VeriSign, Microsoft unveil XML Net security protocol –

Microsoft Corp. and VeriSign Inc. today unveiled an XML-based online security standard aimed at allowing easier integration of digital signatures and encryption for e-commerce.

The protocol, called the XML key management specification (XKMS), uses the relative simplicity of XML to implement two key aspects of secure electronic commerce, according to the companies.

The specification will be submitted to Web standards bodies for consideration as an open Internet standard.

"As the use of XML continues to gain momentum, the need for open and interoperable XML-based security and trust services becomes paramount," said Anil Pereira, senior vice president of VeriSign's Enterprise Division, in a statement.

WebMethods Inc., an enterprise application integration firm based in Fairfax, Va., joined security firm VeriSign and software giant Microsoft in designing XKMS.

RSA Security Inc., an encryption firm based in Bedford, Mass., said in a statement today that it is backing the proposed standard and including it in future software releases.

XKMS is designed to simplify application building by moving digital signature handling and encryption out of the applications themselves. Instead, complex functions, such as digital certificate processing and revocation-status checking, can be placed on servers and accessed as needed through programmed XML transactions.

XKMS could boost online security by merging the protections of digital certificates, public key infrastructure (PKI) and the graceful nature of the XML Web language, according to Pete Lindstrom, a security analyst at Hurwitz Group Inc. in Framingham, Mass.

"Using XML for security is a great idea because it basically is security for the masses," Lindstrom said. "It enables folks to bring security mainstream, along with e-commerce functionality that XML is bringing to the online world."

He called the proposed standard "like SSL on steroids," referring to the secure sockets layer encryption technology already built into Web browsers.

Kama Krishna, an analyst at Ryan, Beck & Co. in Livingston, N.J., said the proposed specification validates the use of XML as a de facto standard for a wide range of e-commerce applications.

XKMS is also compatible with the emerging standards for Web Services Description Language (WSDL) and Simple Object Access Protocol (SOAP).
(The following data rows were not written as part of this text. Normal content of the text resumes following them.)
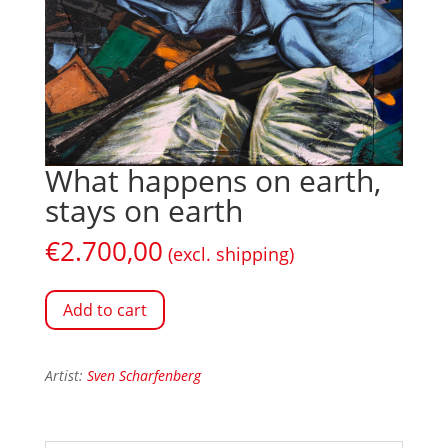
What happens on earth,
stays on earth
€
2.700,00
(excl. shipping)
Add to cart
Artist:
Sven Scharfenberg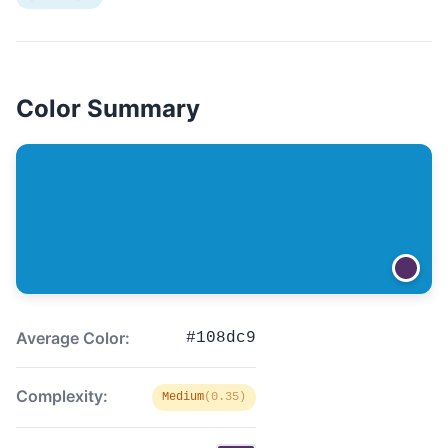
Color Summary
Average Color:
#108dc9
Complexity:
Medium
(0.35)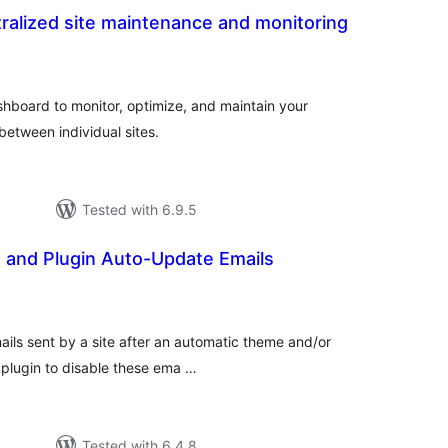
ralized site maintenance and monitoring
tal
tings
hboard to monitor, optimize, and maintain your
between individual sites.
Tested with 6.9.5
 and Plugin Auto-Update Emails
otal
atings
mails sent by a site after an automatic theme and/or
 plugin to disable these ema …
Tested with 6.4.8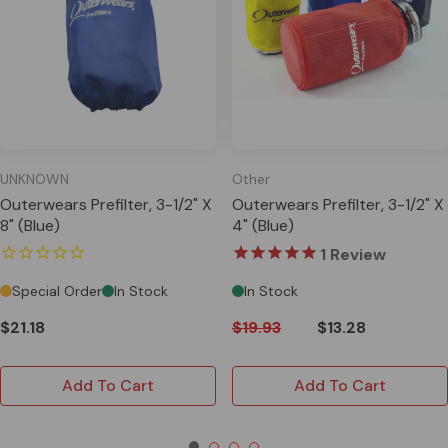
UNKNOWN
Other
Outerwears Prefilter, 3-1/2" X
Outerwears Prefilter, 3-1/2" X
8" (Blue)
4" (Blue)
1
Review
Special Order
In Stock
In Stock
$21.18
$19.93
$13.28
Add To Cart
Add To Cart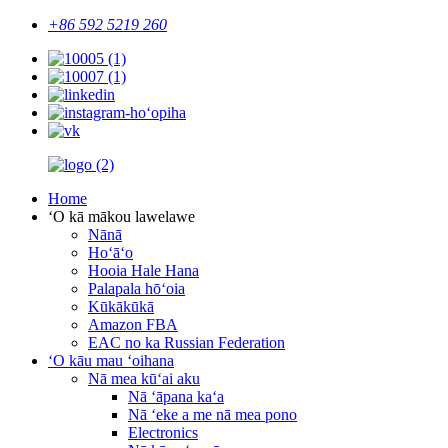
+86 592 5219 260
Home
ʻO kā mākou lawelawe
Nānā
Hoʻāʻo
Hooia Hale Hana
Palapala hōʻoia
Kūkākūkā
Amazon FBA
EAC no ka Russian Federation
ʻO kāu mau ʻoihana
Nā mea kūʻai aku
Nā ʻāpana kaʻa
Nā ʻeke a me nā mea pono
Electronics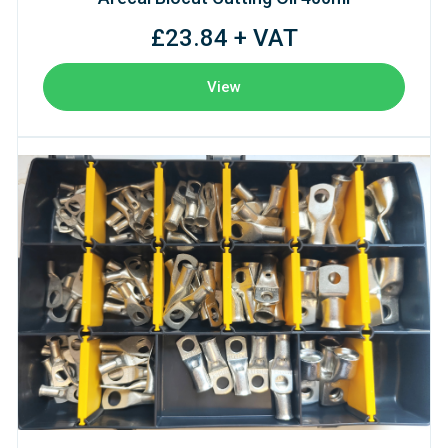
£23.84 + VAT
View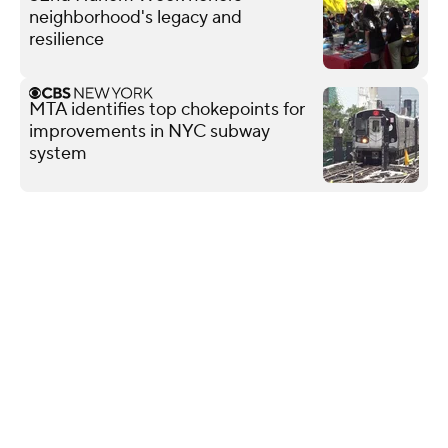
neighborhood's legacy and
resilience
MTA identifies top chokepoints for
improvements in NYC subway
system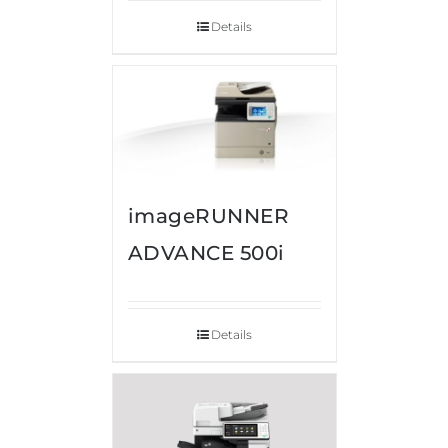
Details
imageRUNNER
ADVANCE 500i
Details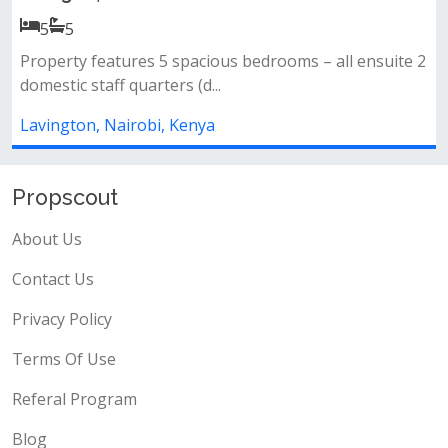
Ksh 50,000,000.00
4
4
 2
All bedrooms ensuite&nbsp;closed fitted
kitchen&nbsp;gardenparking&nbsp;1st leve...
Lavington, Nairobi, Kenya
Propscout
About Us
Contact Us
Privacy Policy
Terms Of Use
Referal Program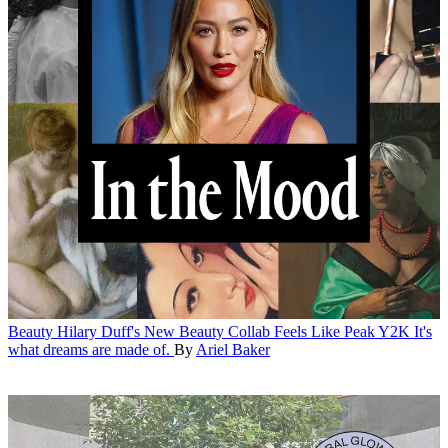
Beauty
Hilary Duff's New Beauty Collab Feels Like Peak Y2K
It's
what dreams are made of.
By
Ariel Baker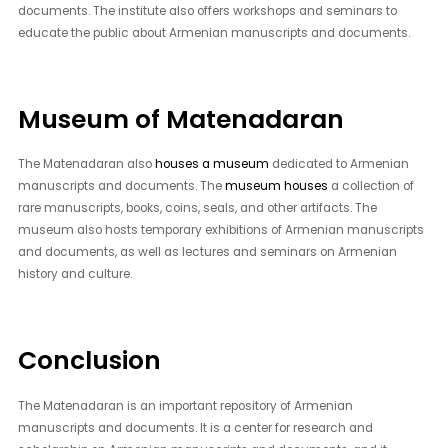
documents. The institute also offers workshops and seminars to
educate the public about Armenian manuscripts and documents.
Museum of Matenadaran
The Matenadaran also
houses a museum
dedicated to Armenian
manuscripts and documents. The
museum houses
a collection of
rare manuscripts, books, coins, seals, and other artifacts. The
museum also hosts temporary exhibitions of Armenian manuscripts
and documents, as well as lectures and seminars on Armenian
history and culture.
Conclusion
The Matenadaran is an important repository of Armenian
manuscripts and documents. It is a center for research and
The idea for the new standard was originally raised by VeriSign officials and has been in the works since early this year, according to spokesmen for the companies. It is likely that a review of the proposal could take 12 to 18 months before the standard could be adopted by the World Wide Web Consortium (W3C) standards group.

Because the XKMS specification has been proposed by three of the biggest names in their respective businesses, its eventual adoption is very likely, said Charles Kolodgy, an analyst at IDC in Framingham, Mass.

"When VeriSign, Microsoft and WebMethods speak, people listen," he saiid.